When a tuning action is applied to alerts that match a tuning rule, a tag is added to the corresponding incident in Sentinel. This incident contains the relevant alerts, and a comment specified by the CDC providing justification, creating an audit trail within the customer’s workspace.
All enabled tuning rules are reported on a monthly basis to our customers to provide full transparency.
Ease of use
As our Autonomous Investigator conducts a full investigation, before passing a detailed summary on to our Cyber Defenders, AI assisted ION IQ Insights automatically estimates the probability of the incident being a True Positive. This estimation is based on both historical data from the impacted customer and globally collected performance information about the alert signature.

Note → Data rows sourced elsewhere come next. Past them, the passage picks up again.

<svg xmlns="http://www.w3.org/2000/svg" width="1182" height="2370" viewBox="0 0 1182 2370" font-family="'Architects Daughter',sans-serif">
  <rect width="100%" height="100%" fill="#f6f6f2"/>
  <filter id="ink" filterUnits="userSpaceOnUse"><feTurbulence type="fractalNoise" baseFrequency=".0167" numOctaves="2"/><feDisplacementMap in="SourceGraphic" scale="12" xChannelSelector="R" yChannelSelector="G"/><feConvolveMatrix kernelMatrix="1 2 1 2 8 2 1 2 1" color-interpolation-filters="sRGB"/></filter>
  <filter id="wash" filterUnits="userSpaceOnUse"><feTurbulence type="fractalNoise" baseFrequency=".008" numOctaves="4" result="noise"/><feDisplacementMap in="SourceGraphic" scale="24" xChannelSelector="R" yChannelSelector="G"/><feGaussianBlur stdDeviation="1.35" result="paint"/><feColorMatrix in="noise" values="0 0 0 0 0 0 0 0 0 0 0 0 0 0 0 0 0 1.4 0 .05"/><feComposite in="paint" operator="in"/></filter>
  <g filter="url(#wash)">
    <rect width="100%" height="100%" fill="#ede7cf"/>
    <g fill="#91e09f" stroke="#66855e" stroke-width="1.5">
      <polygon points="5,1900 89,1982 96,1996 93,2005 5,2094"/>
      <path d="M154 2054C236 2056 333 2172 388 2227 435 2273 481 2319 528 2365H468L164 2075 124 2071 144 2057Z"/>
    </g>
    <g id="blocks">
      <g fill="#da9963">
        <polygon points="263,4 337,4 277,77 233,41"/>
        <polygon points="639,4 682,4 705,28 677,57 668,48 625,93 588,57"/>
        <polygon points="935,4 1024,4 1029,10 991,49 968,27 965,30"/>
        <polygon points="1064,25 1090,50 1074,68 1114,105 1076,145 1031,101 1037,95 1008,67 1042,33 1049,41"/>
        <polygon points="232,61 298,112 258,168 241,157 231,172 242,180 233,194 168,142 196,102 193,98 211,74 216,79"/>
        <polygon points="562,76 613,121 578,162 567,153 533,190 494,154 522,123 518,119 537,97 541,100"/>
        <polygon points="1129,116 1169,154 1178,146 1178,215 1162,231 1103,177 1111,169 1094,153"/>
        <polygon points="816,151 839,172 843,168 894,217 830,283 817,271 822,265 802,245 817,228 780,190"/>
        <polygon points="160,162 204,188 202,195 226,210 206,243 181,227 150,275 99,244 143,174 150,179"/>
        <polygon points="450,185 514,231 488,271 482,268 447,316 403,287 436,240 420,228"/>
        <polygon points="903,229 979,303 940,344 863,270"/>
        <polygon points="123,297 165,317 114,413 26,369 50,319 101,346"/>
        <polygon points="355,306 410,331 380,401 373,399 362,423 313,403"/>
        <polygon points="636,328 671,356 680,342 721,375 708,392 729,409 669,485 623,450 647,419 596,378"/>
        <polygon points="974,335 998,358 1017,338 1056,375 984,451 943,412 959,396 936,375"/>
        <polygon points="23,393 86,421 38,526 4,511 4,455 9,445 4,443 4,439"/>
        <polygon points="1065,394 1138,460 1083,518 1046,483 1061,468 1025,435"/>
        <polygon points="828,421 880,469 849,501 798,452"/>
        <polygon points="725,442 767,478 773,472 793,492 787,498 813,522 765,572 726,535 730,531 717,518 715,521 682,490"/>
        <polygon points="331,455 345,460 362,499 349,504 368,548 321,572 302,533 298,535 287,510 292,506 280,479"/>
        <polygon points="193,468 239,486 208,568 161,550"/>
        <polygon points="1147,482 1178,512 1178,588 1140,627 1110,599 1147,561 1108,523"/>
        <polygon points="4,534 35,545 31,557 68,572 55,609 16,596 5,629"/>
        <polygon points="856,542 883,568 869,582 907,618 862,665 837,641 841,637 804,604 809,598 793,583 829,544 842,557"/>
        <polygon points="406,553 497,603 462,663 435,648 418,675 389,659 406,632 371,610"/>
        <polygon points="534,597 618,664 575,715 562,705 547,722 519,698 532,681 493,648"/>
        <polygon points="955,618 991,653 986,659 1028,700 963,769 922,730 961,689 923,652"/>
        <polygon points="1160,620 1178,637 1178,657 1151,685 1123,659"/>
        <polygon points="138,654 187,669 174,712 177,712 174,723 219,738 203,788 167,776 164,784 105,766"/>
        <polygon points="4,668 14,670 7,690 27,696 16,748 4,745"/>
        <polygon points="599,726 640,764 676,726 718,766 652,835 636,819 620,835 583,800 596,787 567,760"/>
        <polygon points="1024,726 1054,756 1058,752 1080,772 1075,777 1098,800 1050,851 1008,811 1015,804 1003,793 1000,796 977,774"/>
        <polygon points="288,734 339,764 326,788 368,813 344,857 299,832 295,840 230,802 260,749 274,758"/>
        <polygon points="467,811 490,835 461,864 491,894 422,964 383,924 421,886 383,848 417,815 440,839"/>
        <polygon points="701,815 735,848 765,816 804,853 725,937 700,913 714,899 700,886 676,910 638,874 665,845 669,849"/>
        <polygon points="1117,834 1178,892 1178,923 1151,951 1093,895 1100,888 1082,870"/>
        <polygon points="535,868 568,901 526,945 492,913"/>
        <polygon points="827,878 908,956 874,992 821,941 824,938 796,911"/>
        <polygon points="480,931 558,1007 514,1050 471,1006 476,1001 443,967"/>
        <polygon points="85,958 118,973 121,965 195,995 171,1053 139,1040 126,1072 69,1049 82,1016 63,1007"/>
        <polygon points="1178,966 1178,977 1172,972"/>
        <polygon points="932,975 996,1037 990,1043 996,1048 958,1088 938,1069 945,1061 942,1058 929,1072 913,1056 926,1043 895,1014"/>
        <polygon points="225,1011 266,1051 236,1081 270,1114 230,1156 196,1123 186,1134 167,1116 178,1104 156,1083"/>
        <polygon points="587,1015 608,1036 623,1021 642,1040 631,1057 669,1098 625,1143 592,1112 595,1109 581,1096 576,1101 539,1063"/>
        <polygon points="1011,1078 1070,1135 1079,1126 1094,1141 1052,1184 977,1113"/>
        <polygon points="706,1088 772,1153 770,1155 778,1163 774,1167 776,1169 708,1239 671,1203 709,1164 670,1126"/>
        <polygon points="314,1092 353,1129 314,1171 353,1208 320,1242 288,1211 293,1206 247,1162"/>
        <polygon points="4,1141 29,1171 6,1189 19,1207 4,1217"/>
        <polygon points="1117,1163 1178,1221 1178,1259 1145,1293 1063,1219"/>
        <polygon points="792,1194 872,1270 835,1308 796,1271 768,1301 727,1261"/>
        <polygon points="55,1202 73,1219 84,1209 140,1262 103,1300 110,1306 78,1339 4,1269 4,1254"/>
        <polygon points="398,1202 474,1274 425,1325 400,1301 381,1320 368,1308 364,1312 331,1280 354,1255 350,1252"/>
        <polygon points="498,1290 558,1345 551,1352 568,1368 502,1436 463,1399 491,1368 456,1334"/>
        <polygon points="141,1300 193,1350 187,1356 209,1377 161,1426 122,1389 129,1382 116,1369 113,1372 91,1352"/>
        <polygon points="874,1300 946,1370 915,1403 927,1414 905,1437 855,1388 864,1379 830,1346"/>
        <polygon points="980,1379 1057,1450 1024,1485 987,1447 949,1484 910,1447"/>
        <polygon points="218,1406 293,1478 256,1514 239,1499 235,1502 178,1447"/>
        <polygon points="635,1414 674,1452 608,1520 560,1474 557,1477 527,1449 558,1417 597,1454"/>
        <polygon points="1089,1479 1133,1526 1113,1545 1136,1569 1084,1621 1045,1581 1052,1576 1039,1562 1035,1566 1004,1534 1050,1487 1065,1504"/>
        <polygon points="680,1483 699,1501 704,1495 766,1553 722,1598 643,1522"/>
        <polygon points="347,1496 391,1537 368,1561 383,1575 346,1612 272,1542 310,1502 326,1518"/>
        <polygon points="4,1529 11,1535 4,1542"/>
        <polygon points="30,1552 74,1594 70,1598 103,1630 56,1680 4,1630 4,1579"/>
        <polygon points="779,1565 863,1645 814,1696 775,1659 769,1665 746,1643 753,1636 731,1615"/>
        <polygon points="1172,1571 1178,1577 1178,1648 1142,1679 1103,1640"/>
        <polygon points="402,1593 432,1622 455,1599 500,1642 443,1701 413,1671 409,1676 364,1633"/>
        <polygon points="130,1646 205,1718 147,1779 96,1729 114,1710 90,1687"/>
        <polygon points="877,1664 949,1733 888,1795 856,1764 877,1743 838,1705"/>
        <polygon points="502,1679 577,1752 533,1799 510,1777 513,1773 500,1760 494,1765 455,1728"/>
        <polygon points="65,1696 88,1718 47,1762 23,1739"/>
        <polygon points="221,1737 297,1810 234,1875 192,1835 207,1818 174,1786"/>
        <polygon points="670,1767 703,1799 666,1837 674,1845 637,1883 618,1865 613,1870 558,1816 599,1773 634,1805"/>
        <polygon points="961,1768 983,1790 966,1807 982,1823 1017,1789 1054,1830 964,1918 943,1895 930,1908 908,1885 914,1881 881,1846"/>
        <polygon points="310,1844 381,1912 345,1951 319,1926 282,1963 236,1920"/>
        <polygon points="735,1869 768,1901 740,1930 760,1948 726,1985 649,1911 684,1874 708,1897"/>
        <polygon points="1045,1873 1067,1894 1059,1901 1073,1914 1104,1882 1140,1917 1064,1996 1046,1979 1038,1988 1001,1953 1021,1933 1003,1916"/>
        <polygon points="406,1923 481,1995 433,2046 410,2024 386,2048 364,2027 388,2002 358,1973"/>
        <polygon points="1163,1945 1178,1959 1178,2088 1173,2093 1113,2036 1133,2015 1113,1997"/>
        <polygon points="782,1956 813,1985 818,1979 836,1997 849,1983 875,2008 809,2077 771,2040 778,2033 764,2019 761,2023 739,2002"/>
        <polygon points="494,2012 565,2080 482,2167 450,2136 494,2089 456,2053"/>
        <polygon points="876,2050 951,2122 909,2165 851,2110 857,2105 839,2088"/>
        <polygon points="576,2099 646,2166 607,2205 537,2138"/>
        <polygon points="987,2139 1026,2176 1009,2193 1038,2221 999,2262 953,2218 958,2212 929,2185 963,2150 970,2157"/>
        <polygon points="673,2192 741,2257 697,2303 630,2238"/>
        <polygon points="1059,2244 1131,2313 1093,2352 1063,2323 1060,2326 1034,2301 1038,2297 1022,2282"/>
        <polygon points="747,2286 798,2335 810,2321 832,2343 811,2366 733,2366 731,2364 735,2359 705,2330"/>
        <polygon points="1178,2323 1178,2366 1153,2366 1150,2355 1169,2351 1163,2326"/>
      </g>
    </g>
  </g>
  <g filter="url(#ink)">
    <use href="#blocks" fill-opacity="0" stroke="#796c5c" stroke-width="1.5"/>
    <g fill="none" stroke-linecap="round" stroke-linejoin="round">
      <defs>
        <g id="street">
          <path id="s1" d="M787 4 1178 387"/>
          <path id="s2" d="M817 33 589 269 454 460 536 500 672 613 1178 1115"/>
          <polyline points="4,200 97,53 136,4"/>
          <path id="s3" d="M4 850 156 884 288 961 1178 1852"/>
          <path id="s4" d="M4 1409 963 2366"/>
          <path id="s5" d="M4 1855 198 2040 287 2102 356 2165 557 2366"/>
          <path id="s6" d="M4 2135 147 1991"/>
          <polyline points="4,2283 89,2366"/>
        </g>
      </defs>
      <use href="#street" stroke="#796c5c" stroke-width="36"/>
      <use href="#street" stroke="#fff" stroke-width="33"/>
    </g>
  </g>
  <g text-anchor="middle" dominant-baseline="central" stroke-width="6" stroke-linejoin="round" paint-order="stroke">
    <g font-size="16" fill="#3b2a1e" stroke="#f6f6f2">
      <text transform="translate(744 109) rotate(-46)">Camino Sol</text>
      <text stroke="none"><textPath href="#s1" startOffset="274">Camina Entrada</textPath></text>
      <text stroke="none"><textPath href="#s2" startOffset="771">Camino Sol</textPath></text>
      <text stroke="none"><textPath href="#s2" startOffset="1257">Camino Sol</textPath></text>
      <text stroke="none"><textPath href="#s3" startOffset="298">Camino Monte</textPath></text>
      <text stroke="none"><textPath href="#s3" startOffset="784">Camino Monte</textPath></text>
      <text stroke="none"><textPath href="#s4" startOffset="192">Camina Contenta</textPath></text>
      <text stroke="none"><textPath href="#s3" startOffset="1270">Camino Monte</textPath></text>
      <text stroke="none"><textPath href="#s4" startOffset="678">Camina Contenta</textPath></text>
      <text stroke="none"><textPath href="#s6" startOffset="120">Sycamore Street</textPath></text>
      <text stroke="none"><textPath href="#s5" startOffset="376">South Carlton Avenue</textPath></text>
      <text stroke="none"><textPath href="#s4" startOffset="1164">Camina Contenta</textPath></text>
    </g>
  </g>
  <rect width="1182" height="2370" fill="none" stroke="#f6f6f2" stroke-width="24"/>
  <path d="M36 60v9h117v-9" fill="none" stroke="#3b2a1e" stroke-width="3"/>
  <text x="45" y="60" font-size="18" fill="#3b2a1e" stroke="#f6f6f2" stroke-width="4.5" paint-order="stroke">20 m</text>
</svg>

For incidents similar to those previously identified as benign, ION IQ Insights also proposes the appropriate conditions for tuning rules, automatically selecting the relevant entities from the incident.

Together, the Autonomous Investigator, ION IQ Insights, ION Automate and ION Alert Tuning form the core of the Cyber Defender workbench, streamlining threat analysis, and enabling data-driven decision-making.

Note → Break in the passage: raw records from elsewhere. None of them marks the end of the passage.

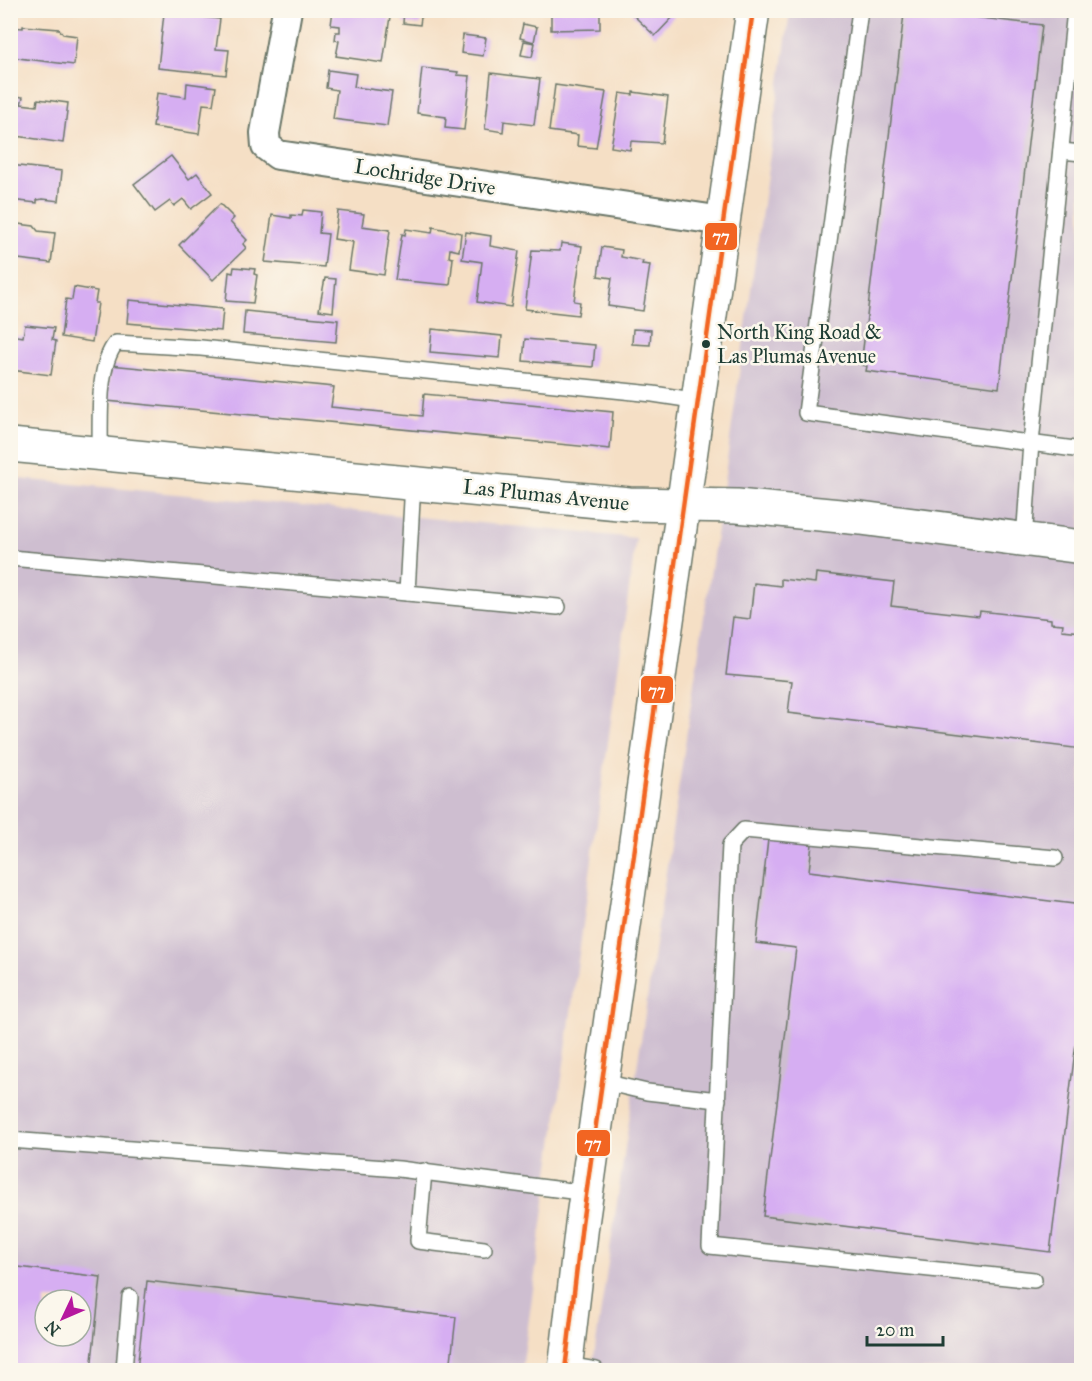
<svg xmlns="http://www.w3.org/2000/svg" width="1092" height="1381" font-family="'IM FELL Great Primer',serif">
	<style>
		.industrial { fill: #cebed0; fill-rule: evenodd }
		.building { fill: #d6aef2; fill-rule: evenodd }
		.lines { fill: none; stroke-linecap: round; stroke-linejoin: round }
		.lane-casing { stroke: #6a7667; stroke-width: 18 }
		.street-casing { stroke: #6a7667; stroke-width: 32 }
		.secondary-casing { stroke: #6a7667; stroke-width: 36 }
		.lane { stroke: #fff; stroke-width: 15 }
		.street { stroke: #fff; stroke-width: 28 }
		.secondary { stroke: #fff; stroke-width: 33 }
		.bus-1-casing { stroke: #fbf7ec; stroke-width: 9 }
		.bus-1 { stroke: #f26522; stroke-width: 4.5 }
		.bus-dot { fill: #1f3d34; stroke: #fbf7ec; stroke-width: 2 }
		.labels { text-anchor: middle; stroke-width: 5; stroke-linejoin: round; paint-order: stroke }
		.bus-label { font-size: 20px; fill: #1f3d34; stroke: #fbf7ec; text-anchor: start }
		.street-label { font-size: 21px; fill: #1f3d34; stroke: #fbf7ec }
		.line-badge { stroke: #fbf7ec; stroke-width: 2 }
		.badge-label { font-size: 16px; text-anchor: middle; font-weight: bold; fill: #fff }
	</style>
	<rect width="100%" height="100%" fill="#fbf7ec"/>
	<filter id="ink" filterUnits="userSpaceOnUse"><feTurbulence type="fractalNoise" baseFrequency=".0167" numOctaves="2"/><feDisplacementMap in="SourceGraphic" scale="12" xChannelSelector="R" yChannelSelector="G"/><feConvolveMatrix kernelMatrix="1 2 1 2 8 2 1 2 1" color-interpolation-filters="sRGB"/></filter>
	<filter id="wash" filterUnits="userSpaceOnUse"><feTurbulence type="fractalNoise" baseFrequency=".008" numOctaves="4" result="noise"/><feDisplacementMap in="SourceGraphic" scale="24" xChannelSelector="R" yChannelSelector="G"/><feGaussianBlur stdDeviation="1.35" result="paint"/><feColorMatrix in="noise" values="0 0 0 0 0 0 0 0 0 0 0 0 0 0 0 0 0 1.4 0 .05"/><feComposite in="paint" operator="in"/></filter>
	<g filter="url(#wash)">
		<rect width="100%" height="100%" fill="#f5dfc5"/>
		<!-- industrial -->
		<g class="industrial">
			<polygon points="790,11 1081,11 1081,1370 592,1370 724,482"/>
			<path d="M10 478 636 538 522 1370H11ZM45 1300H81V1336H45Z"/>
		</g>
		<g id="blocks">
			<!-- building -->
			<g class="building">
				<polygon points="333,10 391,10 383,63 336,56 339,41 335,40 336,32 340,32 340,26 331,25"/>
				<polygon points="404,10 422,10 420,25 403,23"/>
				<polygon points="551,10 600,10 600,29 551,30"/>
				<polygon points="636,10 668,10 674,16 655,36 632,14"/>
				<polygon points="910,10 1042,25 999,388 866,371 867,366 861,365 904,14 909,14"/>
				<polygon points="164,13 220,19 216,49 229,50 226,75 158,68"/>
				<polygon points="523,24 537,27 534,42 520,38"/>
				<polygon points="23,26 59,29 63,34 77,36 74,65 10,57 10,27 23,28"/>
				<polygon points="463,35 486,38 483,56 461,53"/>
				<polygon points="524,41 535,43 532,57 521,55"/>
				<polygon points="422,68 458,72 457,75 470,76 464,130 445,128 446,117 417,113"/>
				<polygon points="328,70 356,74 354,87 392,92 387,126 333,119 337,90 326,88"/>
				<polygon points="491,73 540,79 534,125 504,121 503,132 485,129"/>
				<polygon points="187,83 216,87 213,105 203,104 199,134 153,127 157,93 186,97"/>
				<polygon points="555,85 606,92 596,148 577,146 578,135 549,131"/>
				<polygon points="633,92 668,97 662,143 631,141 630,150 611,147 620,93 633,95"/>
				<polygon points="10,95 23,97 21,104 37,106 38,99 68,103 63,143 10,135"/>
				<polygon points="171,156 189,179 197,173 212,193 191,209 183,199 174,206 170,201 155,212 134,184"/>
				<polygon points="10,165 62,171 59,201 43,199 37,200 37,203 10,200"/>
				<polygon points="220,204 234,218 230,222 247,240 243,244 246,248 213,280 179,245"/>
				<polygon points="303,210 321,212 319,233 328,234 324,267 265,262 272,215 291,218 291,215 302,216"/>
				<polygon points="338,211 364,214 362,226 390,230 384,275 349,270 353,242 334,239"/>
				<polygon points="10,223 34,226 38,231 55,233 51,263 10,258"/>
				<polygon points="433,227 461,233 459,251 450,249 449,257 453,258 450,285 395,280 402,234 405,235 406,229 432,233"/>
				<polygon points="466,232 491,236 490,246 519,251 511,307 477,302 482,262 462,259"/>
				<polygon points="561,243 582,246 574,301 580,302 578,315 525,309 532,250 560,251"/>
				<polygon points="602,247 622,250 621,257 643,261 642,264 650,265 643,311 608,306 612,278 598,276"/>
				<polygon points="234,267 255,269 254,274 257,275 253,303 226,301 229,272 233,273"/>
				<polygon points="325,278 336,279 333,312 319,310"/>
				<polygon points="74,287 97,291 95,303 98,303 92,342 61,337 66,299 72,300"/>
				<polygon points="129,300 223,309 221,331 127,323"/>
				<polygon points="245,311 338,320 336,342 243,334"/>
				<polygon points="25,325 54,328 52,340 56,341 51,375 10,370 10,335 23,337"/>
				<polygon points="432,329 502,336 500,358 430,352"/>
				<polygon points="633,329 651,330 650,345 632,344"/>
				<polygon points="525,339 595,345 593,367 523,361"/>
				<polygon points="110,365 334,387 331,407 422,416 424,394 613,412 610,449 107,401"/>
				<polygon points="816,573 894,582 891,606 979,616 980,611 1051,619 1051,623 1063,624 1062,630 1082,632 1082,749 788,713 792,681 726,675 733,617 750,619 754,583 781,586 781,579 815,583"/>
				<polygon points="768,839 812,844 809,871 1082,905 1082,994 1050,1252 763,1216 796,948 756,943"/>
				<path d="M10 1266 101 1277 91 1370H10ZM45 1300H81V1336H45Z"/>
				<polygon points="147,1281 456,1317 450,1370 137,1370"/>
			</g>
		</g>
	</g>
	<g filter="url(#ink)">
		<use href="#blocks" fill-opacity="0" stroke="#6a7667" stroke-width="1.5"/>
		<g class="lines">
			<!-- lane casing -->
			<g class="lane-casing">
				<g id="lane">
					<polyline points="860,10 806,413 1082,450"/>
					<polyline points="1061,151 1082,153"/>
					<path d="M100 453C101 423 96 367 116 343L201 348 653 394 699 401"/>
					<polyline points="413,482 407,593 558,607"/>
					<polyline points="1024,540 1031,443 1075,10"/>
					<polyline points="10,558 407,593"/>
					<polyline points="604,1082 647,1092 718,1100"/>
					<polyline points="10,1140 399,1169 587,1193"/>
					<polyline points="424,1171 418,1241 484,1249"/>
					<polyline points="1034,1280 710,1246 730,845 744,830 1055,858"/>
					<polyline points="566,1365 596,1370"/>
					<polyline points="124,1370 130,1297"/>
				</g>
			</g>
			<!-- street casing -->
			<g class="street-casing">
				<polyline id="street" points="287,10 265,133 266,146 278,155 723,221"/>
			</g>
			<!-- secondary casing -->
			<g class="secondary-casing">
				<g id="secondary">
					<polyline points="10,445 629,504 737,506 861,518 1082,547"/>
					<polyline points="565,1370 582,1224 753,10"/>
				</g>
			</g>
			<!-- lane -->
			<use href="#lane" class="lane"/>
			<!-- street -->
			<use href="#street" class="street"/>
			<!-- secondary -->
			<use href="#secondary" class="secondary"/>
			<!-- bus-1 casing -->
			<g class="bus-1-casing">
				<polyline id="bus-1" points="565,1370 582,1224 753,10"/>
			</g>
			<!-- bus-1 -->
			<use href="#bus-1" class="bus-1"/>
		</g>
	</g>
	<!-- markers -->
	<circle class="bus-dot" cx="706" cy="344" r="5"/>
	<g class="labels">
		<!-- bus labels -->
		<g class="bus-label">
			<text x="717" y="339">North King Road &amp;<tspan x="717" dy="24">Las Plumas Avenue</tspan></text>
		</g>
		<!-- street labels -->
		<g class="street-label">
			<text transform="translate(425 177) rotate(9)" y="7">Lochridge Drive</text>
			<text transform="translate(546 495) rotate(6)" y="7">Las Plumas Avenue</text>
		</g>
	</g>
	<g class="line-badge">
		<rect x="704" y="222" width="34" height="29" rx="6" fill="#f26522"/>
		<rect x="640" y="675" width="34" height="29" rx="6" fill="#f26522"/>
		<rect x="576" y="1129" width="35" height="28" rx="6" fill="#f26522"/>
	</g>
	<g class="badge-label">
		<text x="721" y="242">77</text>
		<text x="657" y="696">77</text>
		<text x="593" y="1149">77</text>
	</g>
	<!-- margin -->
	<rect width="1092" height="1381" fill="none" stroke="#fbf7ec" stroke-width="36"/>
	<!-- north arrow -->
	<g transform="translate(63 1318) rotate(226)"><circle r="28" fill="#fbf7ec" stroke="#a3ada2" stroke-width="1.5"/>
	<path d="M0-4.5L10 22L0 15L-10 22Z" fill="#b5179e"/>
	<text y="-9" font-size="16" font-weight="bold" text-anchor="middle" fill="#1f3d34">N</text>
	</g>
	<!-- scale -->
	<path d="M867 1336v9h76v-9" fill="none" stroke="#1f3d34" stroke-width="3"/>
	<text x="876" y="1336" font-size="18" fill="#1f3d34" stroke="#fbf7ec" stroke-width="4.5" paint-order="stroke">20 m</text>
</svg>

Autonomous Investigator passes a detailed investigation summary on to our Cyber Defenders.
Accuracy
The ability to accurately define which alerts are triaged automatically is paramount. A tuning rule that is too broad may create blind spots, where malicious activity is detected but triaged incorrectly.
At its core, a tuning rule in ION Alert Tuning matches alert names with entities such as host names, account names, or file names, similar to what Microsoft offers with Alert tuning and Automation Rules.
Analysts can craft complex tuning rules with conditions involving one or more alert names and entity types. For scalability, rules can contain lists of entities they match against, but they also support regular expressions. This allows the CDC to incorporate customer-specific naming conventions for hosts or accounts, or work with command lines that are similar but not identical, providing additional flexibility.

Visual representation of an ION Alert Tuning rule
Most tuning rules go into effect as soon as they are created. However, for planned maintenance work or security testing announced by our customers, we can define specific time periods during which a given rule should be active.
While triage actions such as incident closure or incident escalation are performed at the incident level, rule matching in ION Alert Tuning is applied at the alert level. This ensures that an incident is closed only when all alerts within it match a tuning rule. In all other cases, the incident is forwarded to the next component in the alert pipeline, ION Automate.
Scalability
As a component of our alert pipeline, ION Alert Tuning is strategically positioned between our customers Sentinel workspaces where alerts are generated and our Cyber Defenders’ ticketing tool. This placement allows tuning rules to be applied both at the individual customer level and on a global scale.
The latter is particularly useful when an EDR, IDS, or custom use case signature causes alert volumes to spike across all customers. These benign positive alerts are often caused by changes originating from operating system updates or software installations. In such cases, our Cyber Defenders step in quickly to prevent the ticket queue from becoming overwhelmed.
Conclusion
Benign activity can trigger detection signatures, resulting in alerts. Because the detection logic is correctly applied and the alerts are warranted, tuning should to be performed as part of the triage process rather than by updating the detection logic itself.
ION Alert Tuning is the component of the ION platform that delivers this functionality efficiently, automatically triaging more than 75% of incidents generated by the ION Detection Stack.

ION Alert Tuning reduces the number of incidents that require manual triage by more than 75%.
With ION Alert Tuning supporting the triage process, real threats are easier to identify for our Cyber Defenders, improving mean time to respond (MTTR).